The First Christmas after Divorce is a time when many people have concerns about arranging contact with their children and the divorced parent. For the most part, people are able to work out common sense ways to share both the holidays and the actual Christmas period. Sometimes, however, divorced people get into disputes over these issues.
WHEN THERE ARE NO COURT ORDERS
For people who have Court Orders, and who have already survived one Christmas Holiday period, things will generally fall into place. For others, though, especially if it is the first Christmas since the divorce or separation and there are no Court Orders, it seems difficult to know how best to deal with everybody’s wishes. This article is for people in that situation. The main issue is how to share Christmas Day. Some divorced couples would rather avoid seeing each other on Christmas Day if at all possible. For them, an arrangement that sees the children with one of the separated parents on Christmas Eve and the other parent on Christmas Day seems to be a compromise that has worked for many. These people then alternate the arrangements so that, whoever missed out on having the children on Christmas Day in the preceding year can have them the next year.

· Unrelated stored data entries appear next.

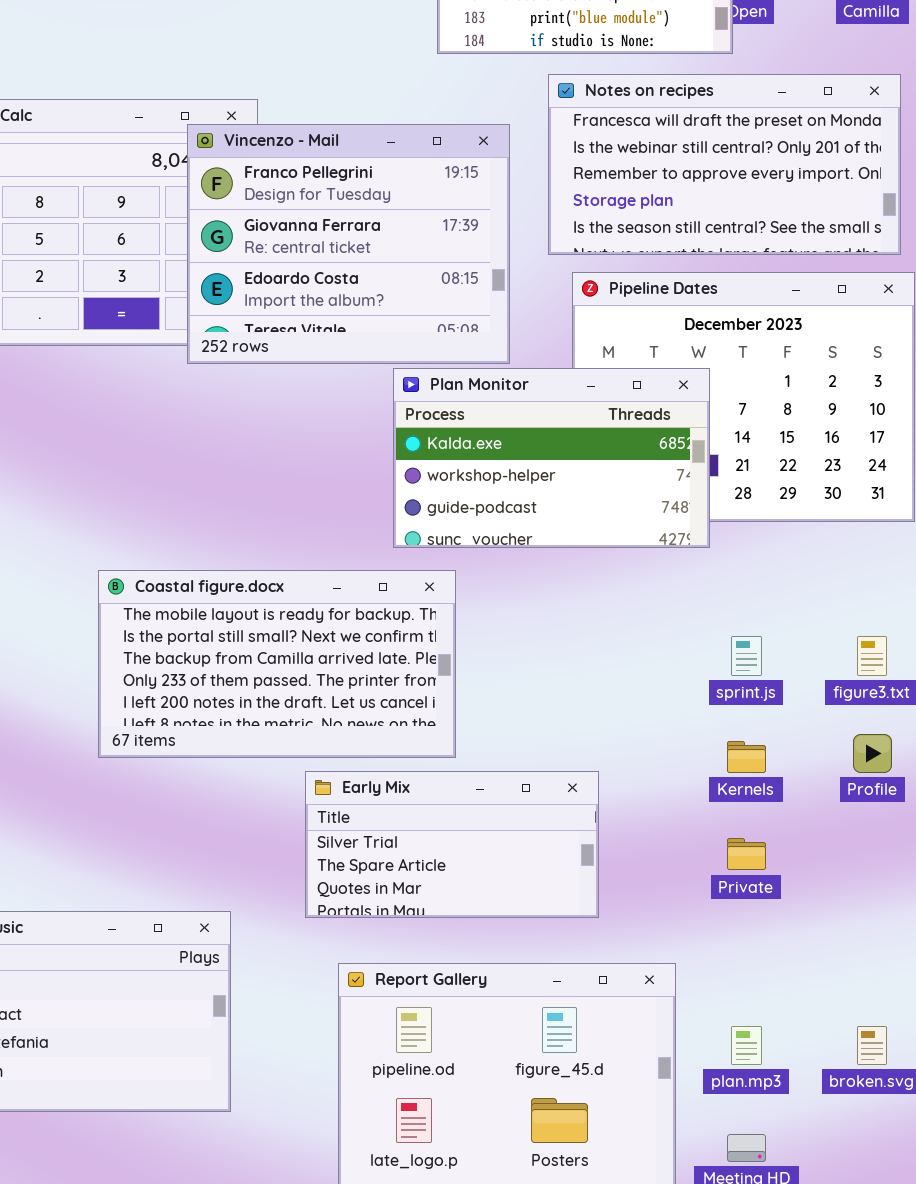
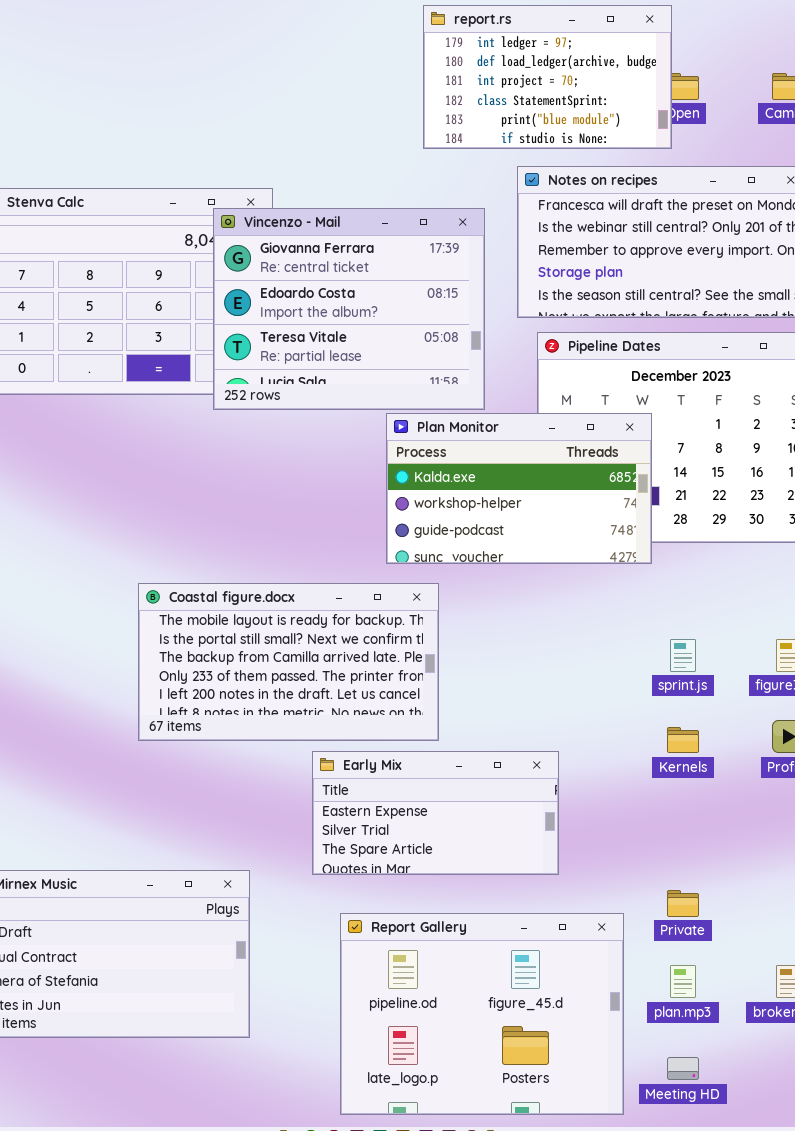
Vincenzo - Mail: [187,124,510,364] -> [213,208,485,410], scrolled down 1 row
Early Mix: [305,771,599,918] -> [312,751,559,875], scrolled up 1 row
Private: [727,838,766,870] -> [667,890,699,917], moved

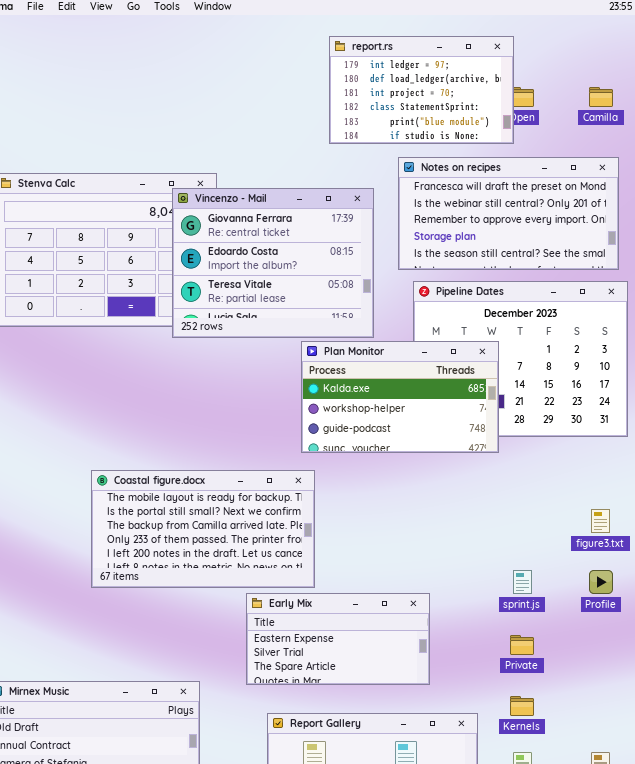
Coastal figure.docx: [138,583,439,741] -> [91,470,315,588], moved
sprint.js: [670,639,696,672] -> [513,570,532,594], moved
Kernels: [667,727,699,753] -> [510,696,534,716], moved
Private: [667,890,699,917] -> [510,635,534,655], moved

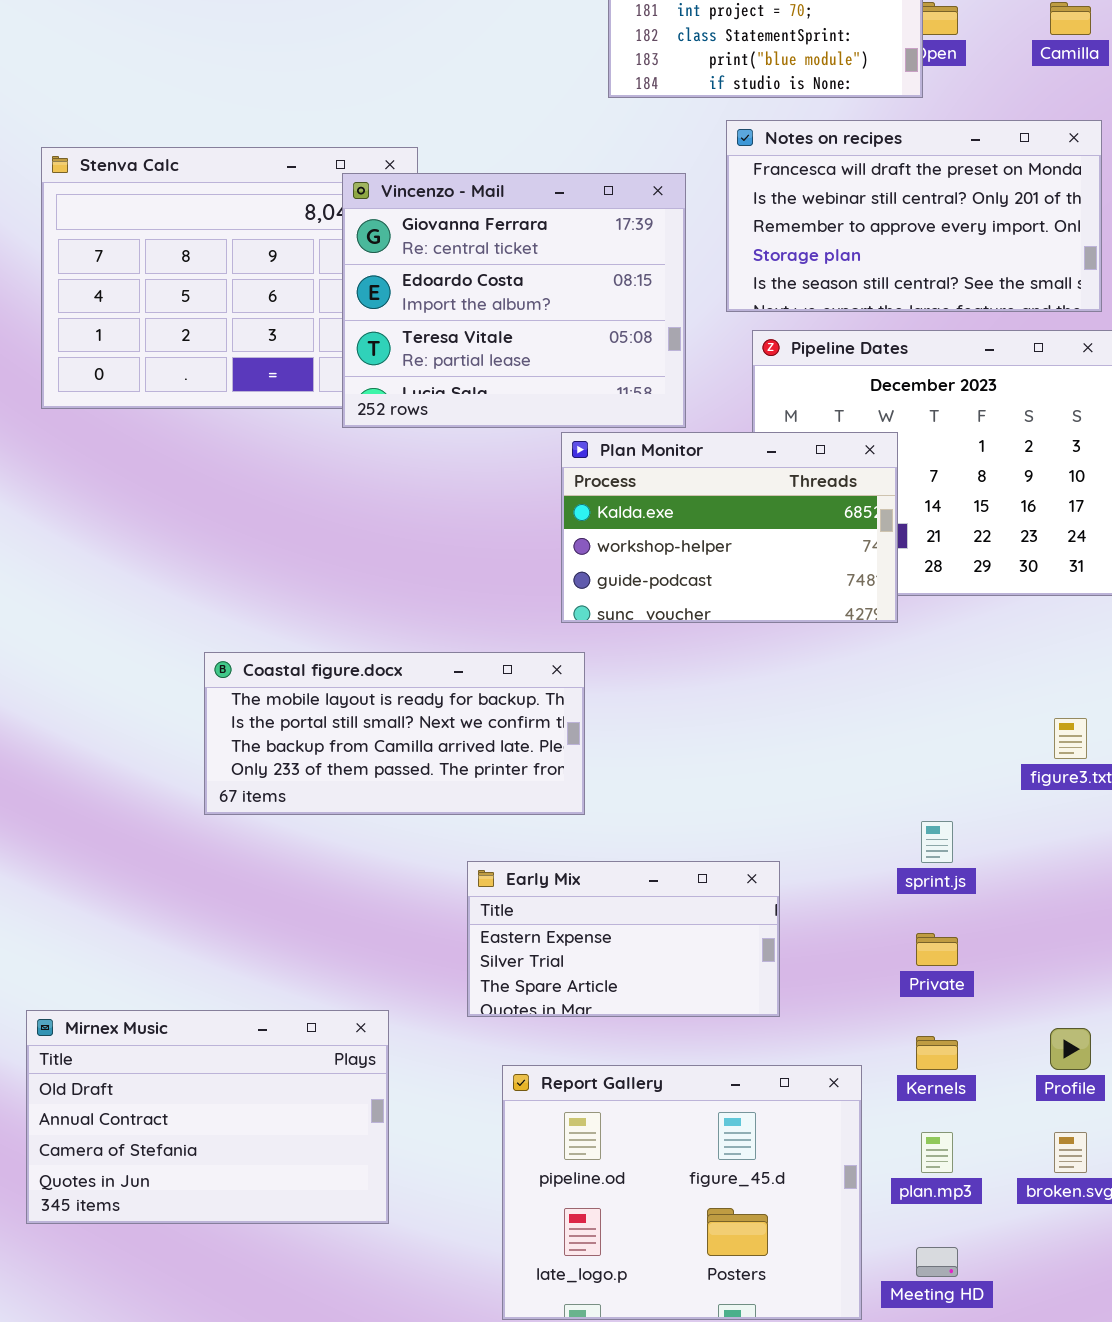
Coastal figure.docx: [91,470,315,588] -> [204,652,585,815], resized
Profile: [589,570,613,594] -> [1050,1028,1091,1070], moved

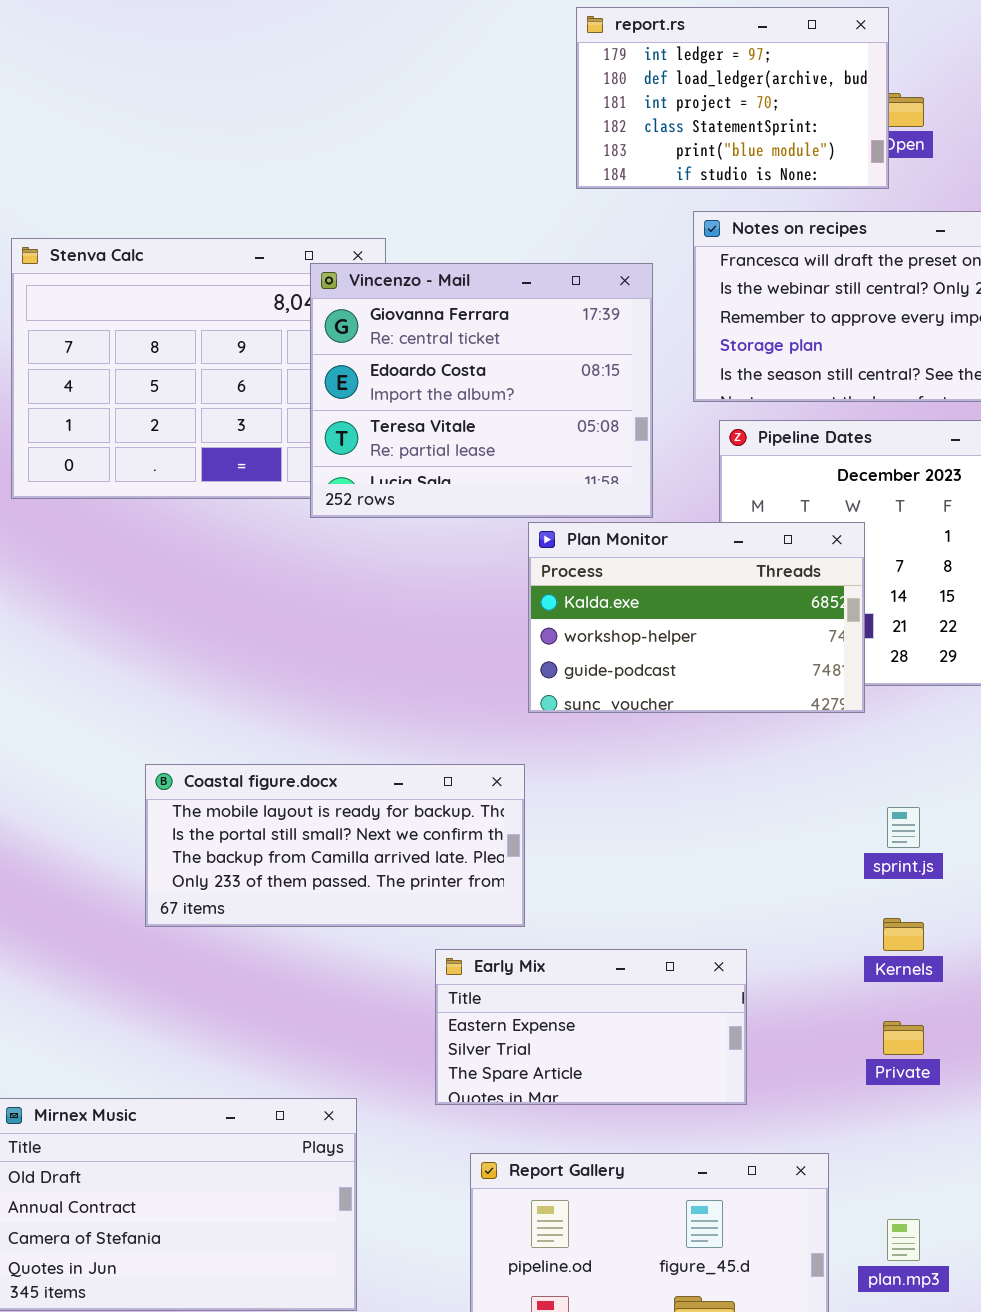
Coastal figure.docx: [204,652,585,815] -> [145,764,525,927], moved
sprint.js: [921,821,953,863] -> [887,807,920,848], moved
Kernels: [916,1036,958,1070] -> [883,918,924,951], moved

WHAT IS MOST IMPORTANT TO YOU?
Other people simply can’t bear the thought of not seeing their children on Christmas Day and for them somewhat more complicated arrangements need to be made. We usually start by talking to our clients about Christmas traditions in their family of origin. Some families place more importance on Christmas morning. Some have a tradition of everyone being together to have a big Christmas lunch. Other families celebrate on Christmas afternoon or even Christmas Eve. When you work out what is most important to you, then you can make a plan.
The Mother, for instance, might have the children for Christmas morning to enable the children to open the presents. The Father may prefer to have the children for Christmas Lunch. Or, it could be the other way round.
WHAT ABOUT THE KIDS?
As long as nobody gets involved in any rows, it will be fine for the kids. You will find that children adapt very readily to the idea of double Christmas presents and double dinners! The same goes for birthdays. Try not to get too hung up over these things. We know many divorced couples who have simply chosen another nearby date to celebrate Christmas.
So this Christmas please think before you say or do anything that will ruin the day for the children who have already had to deal with a divorce and who also have to cope with dividing their time between their divorced parents this Christmas.